When the mold is ready, it’s time to start making plates. First we prepare the clay. We use a mix of new and recycled clay, and we roll it out into thick slabs, then cut it into a rough diameter of the plate. After the slabs are prepped and cleaned, we put them into the plaster mold on the wheel.
This is what feels like the first “actual” making step. With the wheel spinning, we compress the clay by hand as well as with the profile on the jigger arm, which helps us size the plate appropriately. After quite a few passes to get the thickness of the piece just right, the rim is refined and the piece is set out to dry. The plaster helps remove moisture from the base of the plate while the top dries slowly in the air. We pop the plate out of the mold when it’s ready, then we let it stiffen up under plastic overnight. The next day the piece is trimmed, cleaned and decorated, which is another three steps in its own right.
At this stage, we set the piece out to dry for about a week before it’s ready for the first firing. We clean it up one last time before putting into the kiln where it’s fired to roughly 1800º F, making the clay sturdy enough to glaze, yet still porous enough to absorb the glaze. We call this the bisque firing. Once it’s through the first firing, we give each piece a quick sponging-off to remove any excess dust, then dip it in a glaze which we mix ourselves.
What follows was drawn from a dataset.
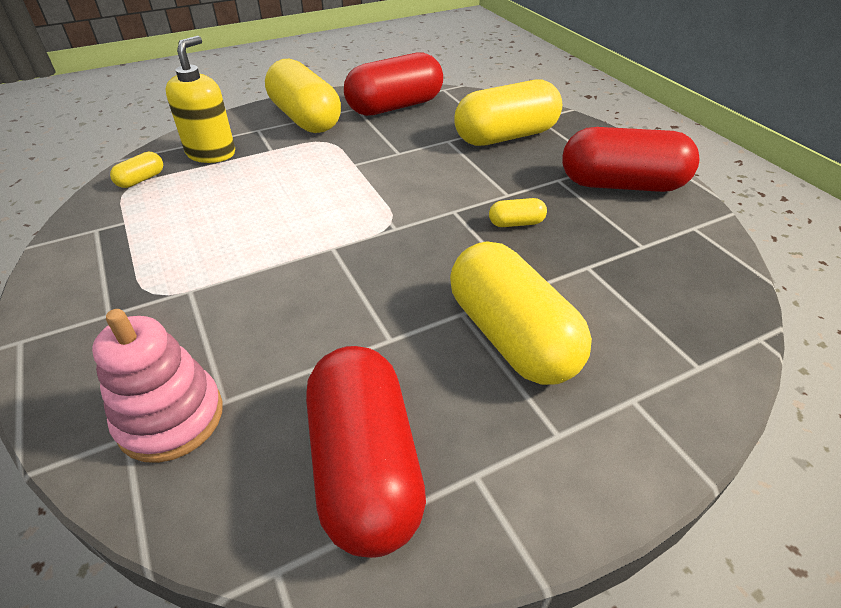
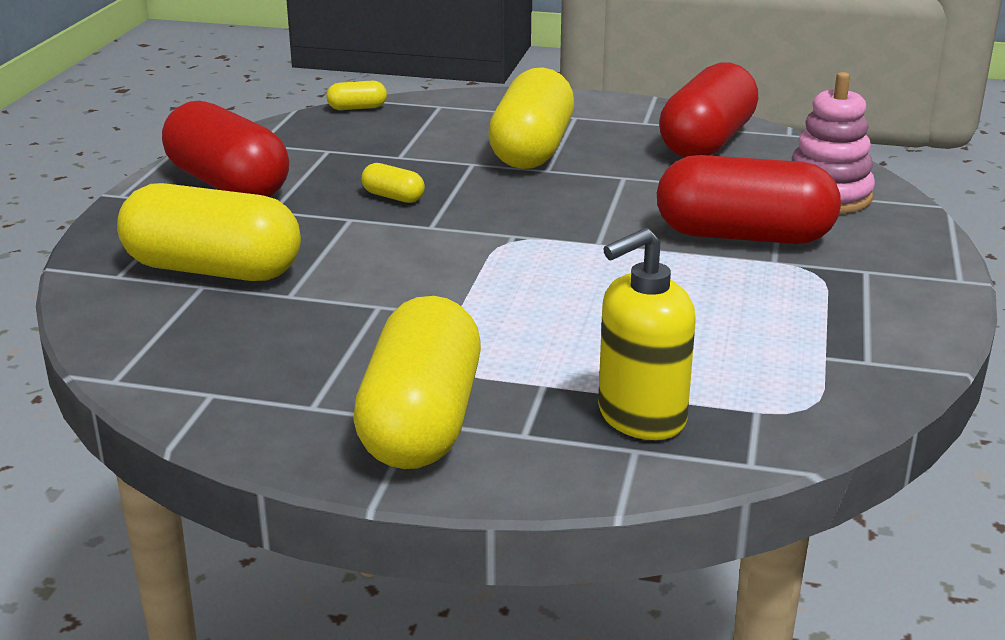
camera: 140 degrees left, 15 degrees down
(141, 180) = (779, 413): yellow capsule -> yellow capsule (357, 108)
(395, 107) = (251, 380): red capsule -> red capsule (743, 236)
We clean it up one more time before it goes back into the kiln and is fired to 2350º F. That temperature takes it to a stage where it becomes vitreous, or like glass, and hopefully also quite beautiful too. The glaze firing takes about 10 hours, and then the kiln is cooled for another 36 hours before we are able to unload it.
Once unloaded, we inspect each piece to make sure it looks and feels how it should, and we sand the bottom so it’s nice and smooth. At this stage, we’ll probably be packing it up and getting it out the door to you. The final step is yours… unpack it and get your next meal served on your new dishes.
Who is your dinnerware for?
KK: The person who looks at the details. The person who thinks about how things were made. The person who is always looking for the perfect tomato, the best bread or the first strawberries of the season. The person who wants to know where the things they have come from.
Talk to us about stacks vs. sets.
KK: While the work is straightforward, ordering dinnerware on our website hasn’t been. Hopefully, we’ve made it a lot simpler to figure out which pieces you want and how to order them.
The easiest option is to pick one of our four sets of either a 3, 5 or 7-piece place setting in sets of 4, 8, 10 or 12. Sets are automatically 10% less than ordering individual stacks.
If you’re looking to customize your options, you can order by stack. All seven of our pieces come in stacks of 4, 6, 8, 10 and 12. You can mix and match, getting the exact pieces you want in the quantities that work best for you.
Either way, you’re going to be getting our dinnerware as quickly as we can get it through the making and firing process.
When and how should we use this new dinnerware?
KK: Use it often—and use it for however you like to eat. Share your meals with your friends. Share your meals with your family. Have breakfast. Have parties. Have midnight snacks.
Why is it good to know who made your plates?
Because I think we could all stand to use less buzzwords and use more real things.
What’s cooking in your kitchen? What do you want to put on your plates?
Breakfast: A couple of eggs, toast and sausage on the 9” plate.
Lunch: A big salad with greens, snap peas, some good tinned fish and a fresh vinaigrette in the large bowl.
Dinner: Ground chicken tacos on the 7.5" plate or take-out Thai food, using the small bowls for rice and medium bowls for curry.
Yum. Thanks Keith! Bring us some tacos.